Top of Data to examine
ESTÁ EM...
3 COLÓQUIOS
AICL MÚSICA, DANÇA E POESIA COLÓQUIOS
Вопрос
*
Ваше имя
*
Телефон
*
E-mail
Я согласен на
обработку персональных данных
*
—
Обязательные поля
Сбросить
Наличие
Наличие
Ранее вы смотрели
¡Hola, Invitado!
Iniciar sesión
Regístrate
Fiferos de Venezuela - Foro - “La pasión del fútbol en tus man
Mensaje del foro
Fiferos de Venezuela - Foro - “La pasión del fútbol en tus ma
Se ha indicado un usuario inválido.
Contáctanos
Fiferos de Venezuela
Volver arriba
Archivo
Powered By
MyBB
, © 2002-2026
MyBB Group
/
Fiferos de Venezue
Bottom of Data to examine
> _Try it_: Output the line that contains "3 COLÓQUIOS", followed by every later line in the listing, with no line omitted and none added.

> _Answer to this task_:
3 COLÓQUIOS
AICL MÚSICA, DANÇA E POESIA COLÓQUIOS
Вопрос
*
Ваше имя
*
Телефон
*
E-mail
Я согласен на
обработку персональных данных
*
—
Обязательные поля
Сбросить
Наличие
Наличие
Ранее вы смотрели
¡Hola, Invitado!
Iniciar sesión
Regístrate
Fiferos de Venezuela - Foro - “La pasión del fútbol en tus man
Mensaje del foro
Fiferos de Venezuela - Foro - “La pasión del fútbol en tus ma
Se ha indicado un usuario inválido.
Contáctanos
Fiferos de Venezuela
Volver arriba
Archivo
Powered By
MyBB
, © 2002-2026
MyBB Group
/
Fiferos de Venezue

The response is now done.